Compact Fluorescent Aquarium Lighting: Coralife Aqualight Double Compact Fluorescent Strip Lights 

its the 24'' and it also has the following bulbs aswell
130 watts. 65w actinic, 65w 10k bulb(s)
let me know what yall with more experience think please.


----------



## DarkRevoultions (Sep 5, 2008)

You have 65 Watt lights? wow!

I would go with T5 HO bulbs. They are nice, bright and great for raising plants.

Does your tank lid have 2 or more fluorescent tube holds? Like it can hold more than one bulb?

Well, if you would want to go with T5 HO bulbs, then you will have to a get a new tank hood. most pet stores SHOULD be able to have them for sale. Others might not carry them. Also, some pet stores sell them for more than 100.00 dollars. At my pet store they aren't expensive at all. they are under ¥5,000 under 50 dollars CAD or US.
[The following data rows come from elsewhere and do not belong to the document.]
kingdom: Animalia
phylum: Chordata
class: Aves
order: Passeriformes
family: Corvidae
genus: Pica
Try to ask your local pet store if they have any fixtures or T5 HO lights. They are wonderful to keep, and like I said they are high intensity


----------



## DarkRevoultions (Sep 5, 2008)

Well if those bulbs he has are 50/50 that they are for salt water, then it is best that he keeps them for use later on. He might even start a saltwater tank in the future. Who knows  I'm getting bored of my freshwater tanks already ha ha!


----------



## phil_pl (Apr 10, 2009)

DarkRevoultions said:


> I'm getting bored of my freshwater tanks already ha ha!


thats what happened to me


----------



## James0816 (Jun 19, 2009)

Actinics have no benefit to growing plants in a fresh water tank. They are only good for a night time lighting...which is actually kind of kewl. I have a 96w fixture that has two small (can't remember the wattage) actinics. I'll turn them on at night for a bit just to watch the night time fishies swim around. Pretty kewl.
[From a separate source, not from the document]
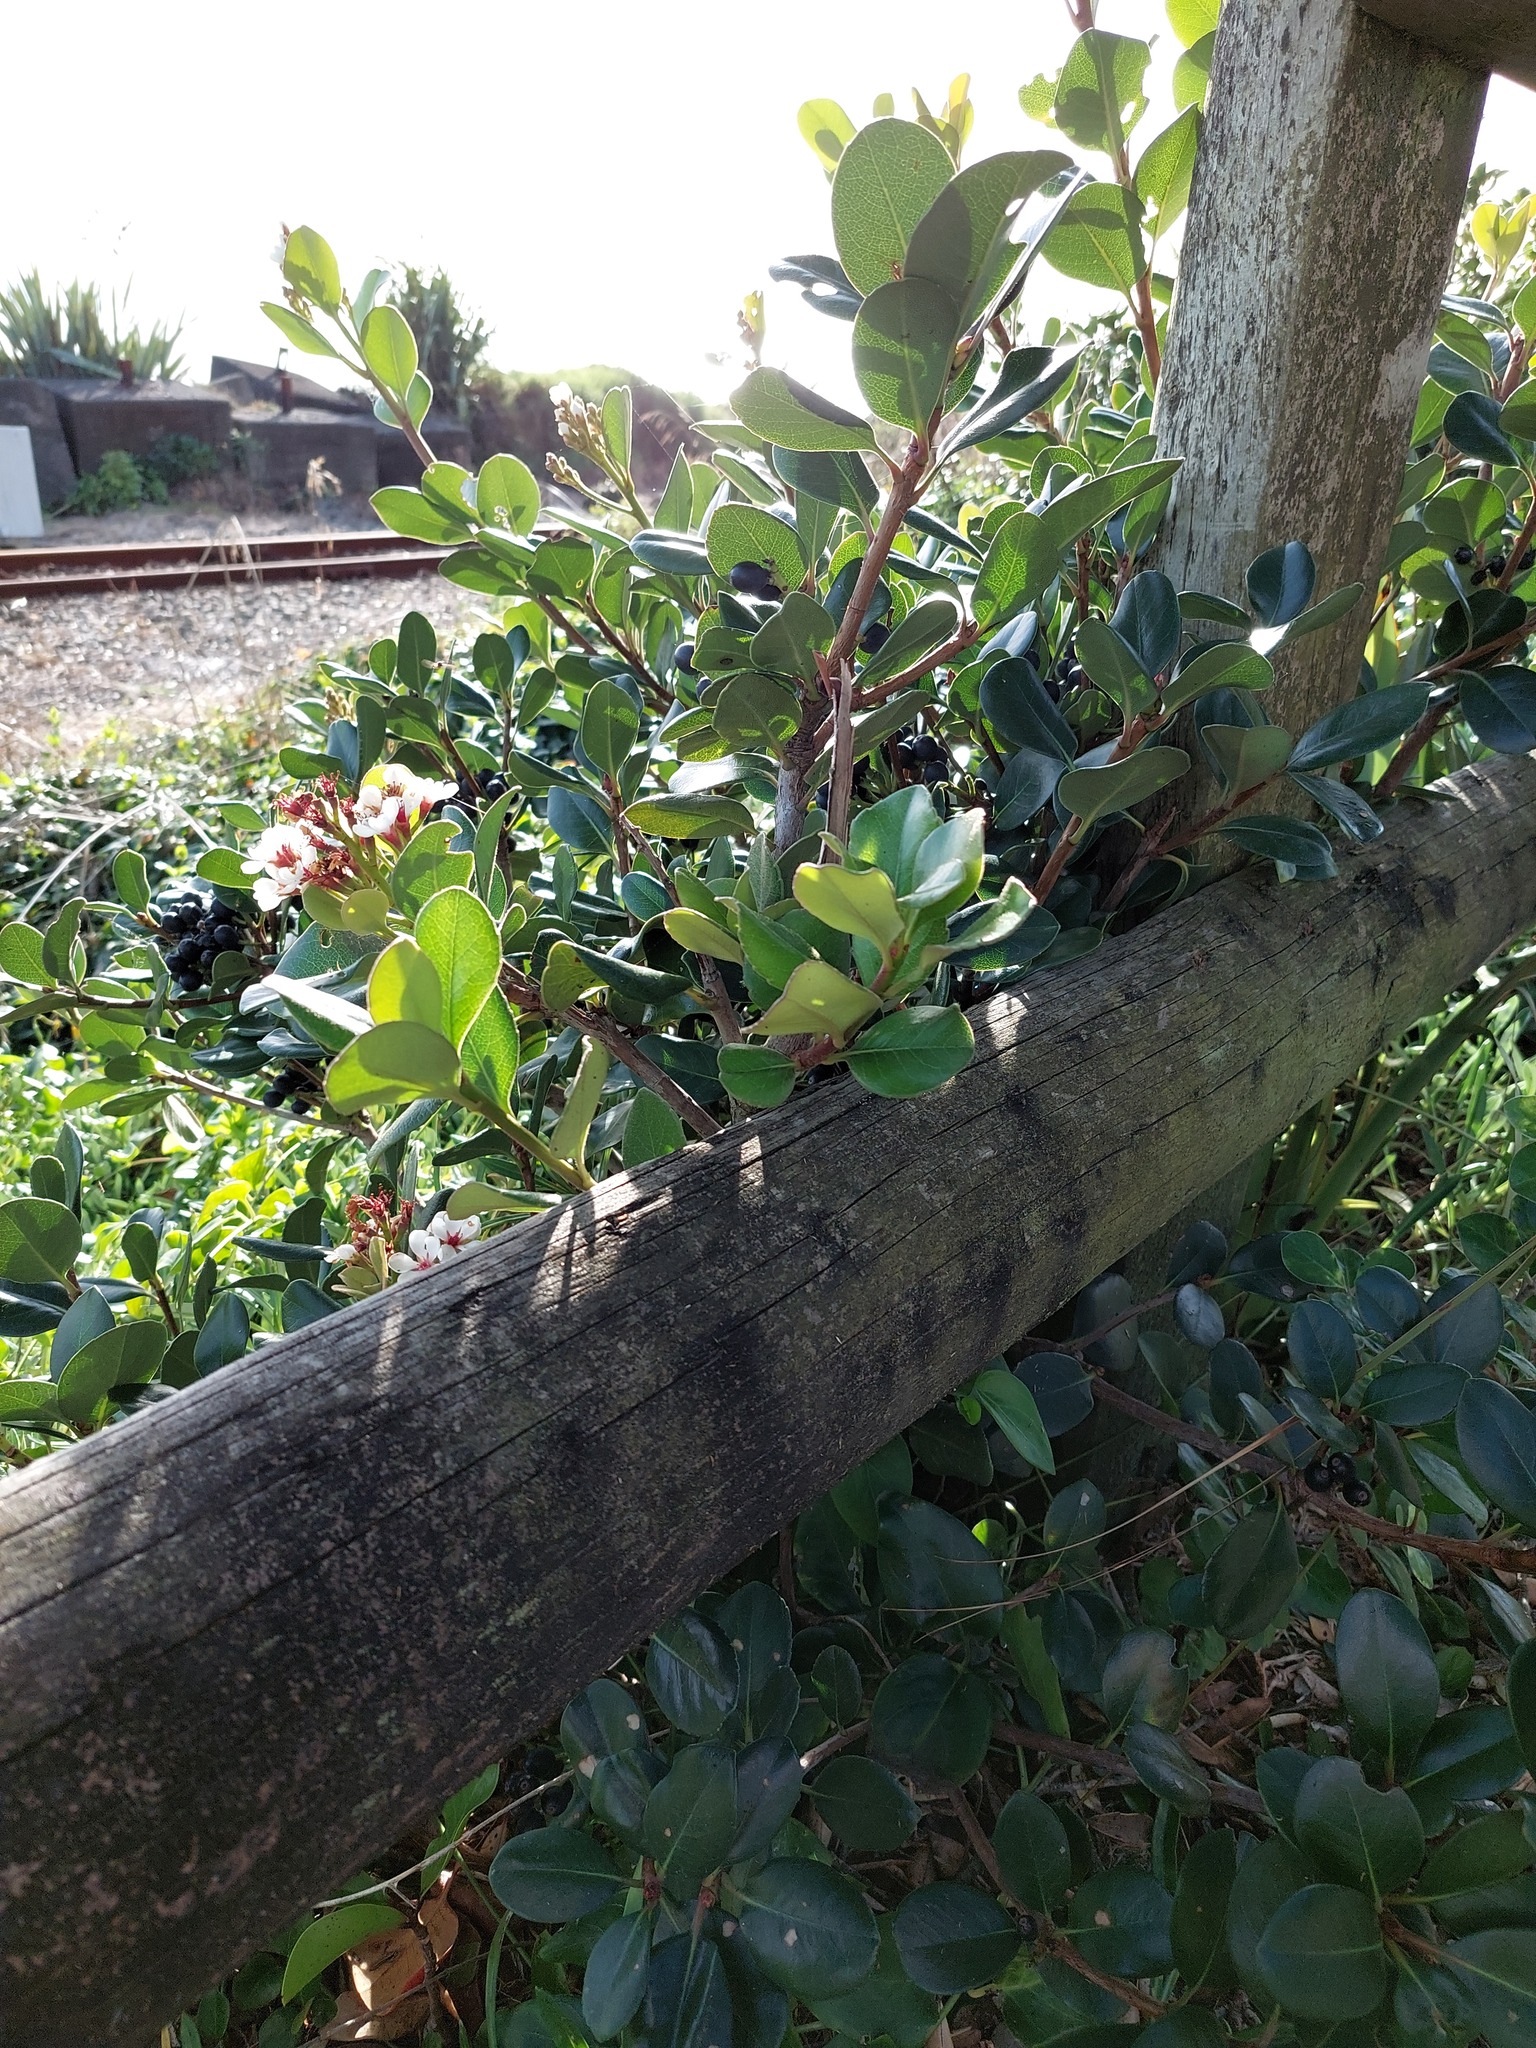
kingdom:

10k bulbs are ok...they are on the upper end of the spectrum. I haven't used these so I can't comment on the effectiveness. I try to stay with daylight 6500k bulbs.


----------



## 07candyr6 (Jul 21, 2009)

cool thanks everyone. im new to all this light stuff, but i want it done right


----------



## 07candyr6 (Jul 21, 2009)

ok well I picked up my light today and does anyone know how to take it apart or a link?
the reason I ask is because it has moon lights built in and only one works. so I would like to take care of that also three bulbs dont work as well. he said he took it to a local fish store and they told him that it could be loose wires cause if it was a ballast it would be a couple bulbs in a row that were out and not one out here and there. any clues?


----------